I read a study about wind turbines being potentially useable to blunt hurricane force winds, and reduce their power.
So that got me to thinking about how wind fits into the energy flows of the earth.
(bear with me, this is nowhere near anything I know about)
So, global warming increases the energy in the system, right? Potentially causing more hurricanes and major weather effects.

So, would a massive deployment of wind turbines take energy out of the system, and maybe start to reduce the impact of global warming?
I haven't seen a study suggesting it, and maybe the numbers are just too small?
posted by Just this guy, y'know at 4:19 AM on July 29, 2016


Ten years. OK. And then another ten to deploy? By then we will have a largely low carbon electric grid using existing technologies. That's not to say we shouldn't pursue fusion, but if you're looking to switch off fossil fuels, we have the tools, we just need the will.

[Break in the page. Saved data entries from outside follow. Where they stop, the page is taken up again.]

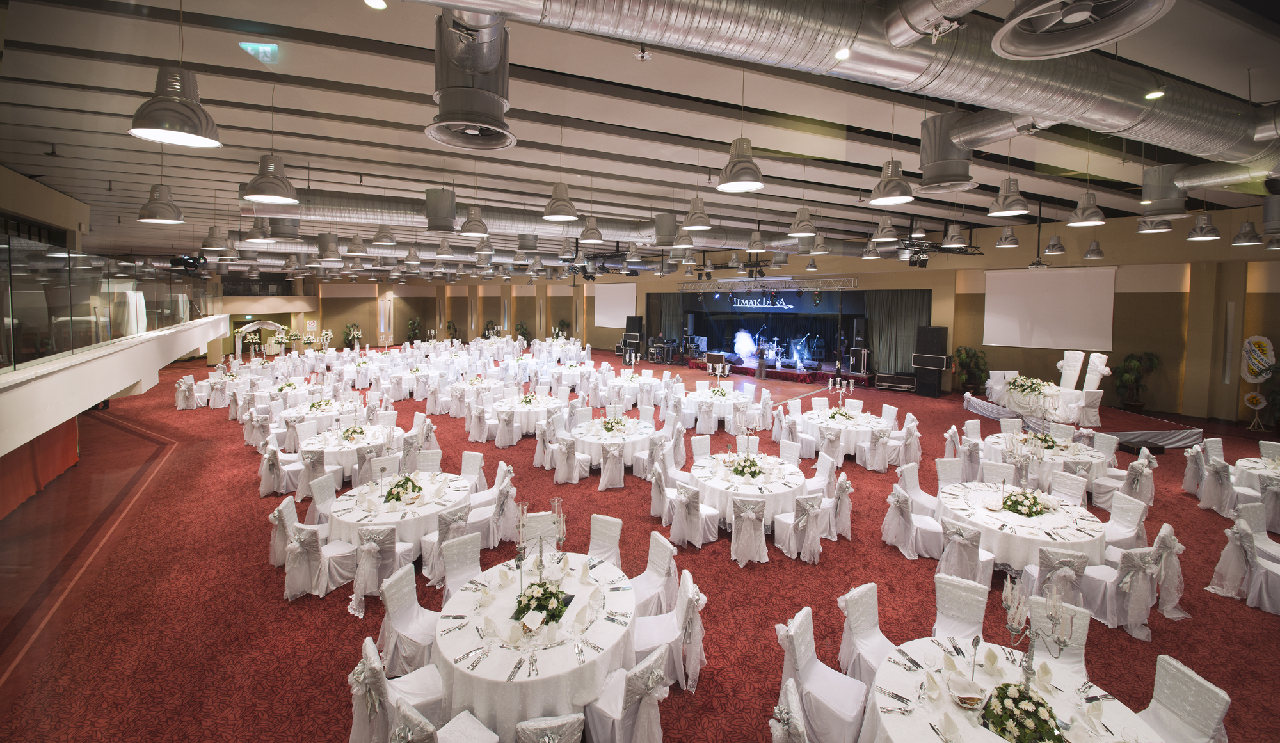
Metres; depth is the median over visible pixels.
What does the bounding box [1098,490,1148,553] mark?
chair
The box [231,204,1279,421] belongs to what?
back wall
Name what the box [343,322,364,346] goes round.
potted plant
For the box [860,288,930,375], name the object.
stage curtain
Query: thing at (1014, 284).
projection screen
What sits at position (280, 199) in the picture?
pendant lamp
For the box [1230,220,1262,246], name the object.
pendant lamp
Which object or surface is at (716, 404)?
round table
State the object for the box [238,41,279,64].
exit sign
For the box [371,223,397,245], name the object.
pendant lamp
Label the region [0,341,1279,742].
carpeted floor
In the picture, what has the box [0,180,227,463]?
balcony wall
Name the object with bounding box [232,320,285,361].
arch
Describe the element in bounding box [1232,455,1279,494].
round table
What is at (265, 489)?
chair
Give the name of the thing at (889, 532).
chair
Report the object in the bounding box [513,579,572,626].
flower centerpiece
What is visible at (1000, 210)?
pendant lamp
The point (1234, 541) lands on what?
chair
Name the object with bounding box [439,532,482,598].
chair
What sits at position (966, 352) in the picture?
potted plant
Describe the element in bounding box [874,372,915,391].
equipment case
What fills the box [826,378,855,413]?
candelabra
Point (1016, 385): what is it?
flower arrangement
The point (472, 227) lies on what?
pendant lamp
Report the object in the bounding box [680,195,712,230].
pendant lamp
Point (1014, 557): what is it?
round table
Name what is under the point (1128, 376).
potted plant
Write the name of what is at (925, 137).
air duct
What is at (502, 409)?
round table
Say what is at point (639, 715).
chair
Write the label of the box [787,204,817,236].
pendant light
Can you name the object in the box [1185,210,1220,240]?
pendant light
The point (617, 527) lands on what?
chair
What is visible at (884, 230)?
pendant light
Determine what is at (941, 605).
chair
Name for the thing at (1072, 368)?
chair
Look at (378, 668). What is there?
chair
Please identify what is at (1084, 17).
air diffuser
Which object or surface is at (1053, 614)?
candelabra
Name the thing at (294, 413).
round table
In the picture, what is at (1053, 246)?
pendant lamp
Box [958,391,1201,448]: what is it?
stage
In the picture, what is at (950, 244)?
pendant light
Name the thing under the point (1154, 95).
ceiling light
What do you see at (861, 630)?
chair
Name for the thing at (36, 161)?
ceiling
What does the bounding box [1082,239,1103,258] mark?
pendant lamp
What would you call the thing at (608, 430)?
flower centerpiece
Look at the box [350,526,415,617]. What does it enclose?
chair
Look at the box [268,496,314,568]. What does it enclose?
chair
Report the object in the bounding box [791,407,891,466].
round table
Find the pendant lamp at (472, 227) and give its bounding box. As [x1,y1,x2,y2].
[458,204,489,236]
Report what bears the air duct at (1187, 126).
hanging from the ceiling
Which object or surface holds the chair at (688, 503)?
on the carpeted floor
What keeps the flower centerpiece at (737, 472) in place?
on the round table at (744, 494)
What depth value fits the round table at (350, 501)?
5.14 m
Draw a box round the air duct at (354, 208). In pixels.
[227,188,834,250]
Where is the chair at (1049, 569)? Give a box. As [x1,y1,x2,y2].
[1025,546,1097,616]
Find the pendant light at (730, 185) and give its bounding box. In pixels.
[716,134,764,190]
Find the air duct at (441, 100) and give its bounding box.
[425,8,514,151]
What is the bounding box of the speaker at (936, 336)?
[913,325,950,395]
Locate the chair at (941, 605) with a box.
[933,573,990,640]
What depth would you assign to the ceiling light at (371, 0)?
3.36 m
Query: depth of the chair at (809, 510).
5.32 m
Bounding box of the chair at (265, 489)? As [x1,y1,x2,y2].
[257,444,303,496]
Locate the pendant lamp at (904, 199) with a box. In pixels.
[868,156,915,204]
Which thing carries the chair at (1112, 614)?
on the carpeted floor
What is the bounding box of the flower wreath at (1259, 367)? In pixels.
[1239,335,1276,428]
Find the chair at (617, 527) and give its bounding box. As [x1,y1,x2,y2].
[586,513,622,565]
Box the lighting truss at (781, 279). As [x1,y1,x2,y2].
[671,275,858,292]
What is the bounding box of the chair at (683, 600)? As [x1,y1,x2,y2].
[634,565,706,691]
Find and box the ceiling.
[0,0,1279,268]
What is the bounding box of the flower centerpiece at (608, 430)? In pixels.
[599,416,625,433]
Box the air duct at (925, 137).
[917,111,975,192]
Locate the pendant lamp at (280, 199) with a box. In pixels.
[241,151,298,203]
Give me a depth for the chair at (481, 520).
5.53 m
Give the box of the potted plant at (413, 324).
[405,316,423,341]
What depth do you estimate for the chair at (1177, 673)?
2.67 m
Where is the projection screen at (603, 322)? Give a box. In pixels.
[593,282,637,327]
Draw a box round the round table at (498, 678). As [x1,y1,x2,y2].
[433,550,637,742]
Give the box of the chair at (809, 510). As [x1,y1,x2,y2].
[773,494,827,563]
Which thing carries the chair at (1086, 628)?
on the carpeted floor
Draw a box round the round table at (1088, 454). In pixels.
[979,427,1107,490]
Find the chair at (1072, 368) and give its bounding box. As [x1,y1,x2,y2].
[1057,350,1086,389]
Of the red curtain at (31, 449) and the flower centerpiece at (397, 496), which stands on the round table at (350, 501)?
the flower centerpiece at (397, 496)
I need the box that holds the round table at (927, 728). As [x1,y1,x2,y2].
[861,632,1162,742]
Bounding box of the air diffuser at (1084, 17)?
[994,0,1173,57]
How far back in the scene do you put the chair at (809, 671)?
3.04 m
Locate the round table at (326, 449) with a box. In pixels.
[299,423,403,487]
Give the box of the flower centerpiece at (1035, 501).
[999,488,1051,516]
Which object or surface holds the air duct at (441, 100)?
hanging from the ceiling
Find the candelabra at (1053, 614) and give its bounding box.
[1001,574,1075,689]
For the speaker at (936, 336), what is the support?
on the carpeted floor
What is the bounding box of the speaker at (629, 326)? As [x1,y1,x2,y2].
[623,314,643,355]
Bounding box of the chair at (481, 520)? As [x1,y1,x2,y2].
[466,473,515,549]
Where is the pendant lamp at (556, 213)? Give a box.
[542,179,579,220]
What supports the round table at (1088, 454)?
on the carpeted floor
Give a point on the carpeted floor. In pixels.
(835, 560)
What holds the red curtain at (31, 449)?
attached to the balcony wall at (123, 385)
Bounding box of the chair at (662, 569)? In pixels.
[631,529,677,617]
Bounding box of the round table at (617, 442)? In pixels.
[563,416,660,473]
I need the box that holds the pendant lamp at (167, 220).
[137,182,186,224]
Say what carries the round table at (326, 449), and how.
on the carpeted floor
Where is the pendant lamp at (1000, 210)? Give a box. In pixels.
[987,176,1030,217]
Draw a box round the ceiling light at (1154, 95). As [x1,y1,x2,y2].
[1144,88,1164,99]
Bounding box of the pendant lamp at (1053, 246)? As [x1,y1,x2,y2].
[1043,233,1066,253]
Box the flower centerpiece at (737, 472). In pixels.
[730,455,764,478]
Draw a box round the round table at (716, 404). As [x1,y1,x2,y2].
[682,387,755,431]
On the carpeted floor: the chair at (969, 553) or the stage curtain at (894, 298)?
the chair at (969, 553)
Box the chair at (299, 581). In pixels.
[280,506,359,602]
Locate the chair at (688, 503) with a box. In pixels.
[664,480,718,547]
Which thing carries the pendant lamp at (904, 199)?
hanging from the ceiling
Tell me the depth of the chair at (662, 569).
4.15 m
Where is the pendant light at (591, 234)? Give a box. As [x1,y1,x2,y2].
[577,214,604,242]
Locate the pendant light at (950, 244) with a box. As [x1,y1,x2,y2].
[940,222,966,247]
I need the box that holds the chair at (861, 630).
[837,583,894,688]
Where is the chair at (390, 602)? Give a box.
[378,560,441,679]
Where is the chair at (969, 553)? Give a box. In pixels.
[935,521,996,586]
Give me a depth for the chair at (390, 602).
3.58 m
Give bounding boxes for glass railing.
[0,231,218,371]
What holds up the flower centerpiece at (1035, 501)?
on the round table at (1014, 557)
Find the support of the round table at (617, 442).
on the carpeted floor
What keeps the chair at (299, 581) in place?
on the carpeted floor
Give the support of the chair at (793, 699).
on the carpeted floor
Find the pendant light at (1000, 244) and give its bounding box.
[994,225,1018,247]
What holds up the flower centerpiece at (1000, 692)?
on the round table at (927, 728)
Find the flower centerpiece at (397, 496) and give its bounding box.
[384,474,423,502]
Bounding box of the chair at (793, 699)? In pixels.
[769,677,809,742]
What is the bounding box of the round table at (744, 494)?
[685,450,808,533]
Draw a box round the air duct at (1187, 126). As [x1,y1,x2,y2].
[416,0,1279,175]
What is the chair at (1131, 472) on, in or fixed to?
on the carpeted floor
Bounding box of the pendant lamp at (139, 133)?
[128,64,222,147]
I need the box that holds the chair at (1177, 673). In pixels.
[1137,653,1231,742]
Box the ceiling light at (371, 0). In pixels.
[362,0,387,9]
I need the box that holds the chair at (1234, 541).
[1206,509,1279,613]
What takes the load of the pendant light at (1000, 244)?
hanging from the ceiling
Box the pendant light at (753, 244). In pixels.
[744,227,766,252]
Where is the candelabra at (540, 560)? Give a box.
[515,496,566,605]
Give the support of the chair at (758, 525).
on the carpeted floor
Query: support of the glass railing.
attached to the balcony wall at (123, 385)
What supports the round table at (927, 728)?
on the carpeted floor
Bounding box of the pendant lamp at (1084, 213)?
[1066,190,1105,225]
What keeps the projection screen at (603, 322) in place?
attached to the back wall at (1182, 244)
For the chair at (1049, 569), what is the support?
on the carpeted floor
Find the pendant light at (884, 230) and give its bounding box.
[871,216,899,241]
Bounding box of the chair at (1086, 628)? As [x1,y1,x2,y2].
[1016,595,1091,681]
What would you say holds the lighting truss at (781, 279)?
hanging from the ceiling
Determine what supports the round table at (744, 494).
on the carpeted floor
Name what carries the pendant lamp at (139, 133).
hanging from the ceiling
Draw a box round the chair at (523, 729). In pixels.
[513,713,586,742]
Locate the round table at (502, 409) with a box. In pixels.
[487,393,561,436]
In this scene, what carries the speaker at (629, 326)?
on the carpeted floor
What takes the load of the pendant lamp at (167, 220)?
hanging from the ceiling
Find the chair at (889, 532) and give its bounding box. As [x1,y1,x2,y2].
[882,481,943,559]
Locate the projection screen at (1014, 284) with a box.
[982,265,1116,349]
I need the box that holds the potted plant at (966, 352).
[951,345,988,392]
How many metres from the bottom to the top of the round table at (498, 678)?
0.756 m
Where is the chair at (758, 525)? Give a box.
[729,495,769,565]
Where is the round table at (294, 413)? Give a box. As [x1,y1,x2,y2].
[279,396,366,433]
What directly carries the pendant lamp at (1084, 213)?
hanging from the ceiling
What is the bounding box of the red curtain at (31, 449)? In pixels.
[0,417,81,517]
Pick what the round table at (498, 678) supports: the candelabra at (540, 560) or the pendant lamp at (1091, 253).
the candelabra at (540, 560)
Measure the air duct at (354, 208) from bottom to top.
1.149 m
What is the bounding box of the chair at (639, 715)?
[582,640,674,742]
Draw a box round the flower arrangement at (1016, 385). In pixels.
[1006,375,1053,395]
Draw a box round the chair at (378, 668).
[348,636,447,742]
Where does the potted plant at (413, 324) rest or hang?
on the carpeted floor
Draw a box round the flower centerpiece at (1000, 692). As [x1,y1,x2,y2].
[979,685,1064,742]
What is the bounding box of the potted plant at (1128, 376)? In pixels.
[1112,350,1160,411]
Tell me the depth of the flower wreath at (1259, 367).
10.71 m
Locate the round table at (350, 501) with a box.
[323,471,470,560]
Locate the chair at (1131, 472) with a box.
[1118,452,1155,507]
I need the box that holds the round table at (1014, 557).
[936,478,1106,576]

"We" for any reasonable value of "we" are not remotely on track to have a largely low carbon electricity grid in twenty years nice though that might be.

I don't think it makes much long term sense to count on large-scale, centralized power systems.

Why not? Almost everything else humanity has done is cheaper and easier when done that way. Do you think power production is different or are you expressing an aesthetic preference?
posted by atrazine at 5:34 AM on July 29, 2016 [1 favorite]


So, would a massive deployment of wind turbines take energy out of the system, and maybe start to reduce the impact of global warming?

Wind turbines don't really add or remove energy from the atmosphere, they just convert relatively organized kinetic energy (wind) into less unorganized kinetic energy (heat). The overall amount of energy in the atmosphere remains unchanged, since the input (the sun) and output (radiation into space) aren't affected. The only thing that's being changed is the path that energy takes as it moves through the system.
posted by dephlogisticated at 8:28 AM on July 29, 2016


I'd love to hear updates on some of the fusion projects already underway, for example there is one in Burnaby, BC (basically Vancouver. If Vancouver were Toronto it would have eaten it in the 90s.) that I'd love an update on. But existing projects aren't sexy: New theories are.
posted by Canageek at 9:42 AM on July 29, 2016


Almost everything else humanity has done is cheaper and easier when done that way.

On the contary. Almost everything else humanity has done is cheaper and easier when mass-produced.

In mass production's corner we have the most expensive distributed generation option: rooftop solar photovoltaic. According to Solar Choice, as of May 2016 the average price of a fully installed 10kW solar system in Australia is around AU$1.42 per watt. That's about US$1/watt of peak capacity, or under US$8/watt of real-world performance on a roof in cold and rainy Hobart; less elsewhere.

In concentrated centralized generation's corner we have the Hinkley Point C nuclear power station, originally estimated to cost £18B but now heading for at least £30B, roughly US$40B. Its peak output rating is 3.2GW. Even if it were to run permanently flat-out with zero downtime, that already works out to over $12/watt. Fuel, maintenance, security and eventual decommissioning could easily push that to over $20/watt over the life of the project.

Solar PV costs less each year as Chinese production rates ramp up. Like all distributed systems, it fails soft; there is no chance that a burnt-out pump bearing or crashed airliner might suddenly remove 3.2GW from the grid. Weather forecasting also makes its output nicely predictable.

It seems likely to me that even quite expensive silicon is going to be costing less per installed watt than fusion well before fusion generators are technically viable, let alone on offer commercially.
posted by flabdablet at 10:01 AM on July 29, 2016 [3 favorites]


a fully installed 10kW solar system in Australia is around AU$1.42 per watt [peak].

Did that not strike you as an implausibly low price? Like maybe you're not getting the whole story? The government there contributes anywhere from $3000 to $10000 for a 10kW system, depending on your postcode and the state of some kind of market-like mechanism I don't understand. That is not counted in the price you saw.

Be skeptical of claims about energy, people, even if it's a technology you really really like.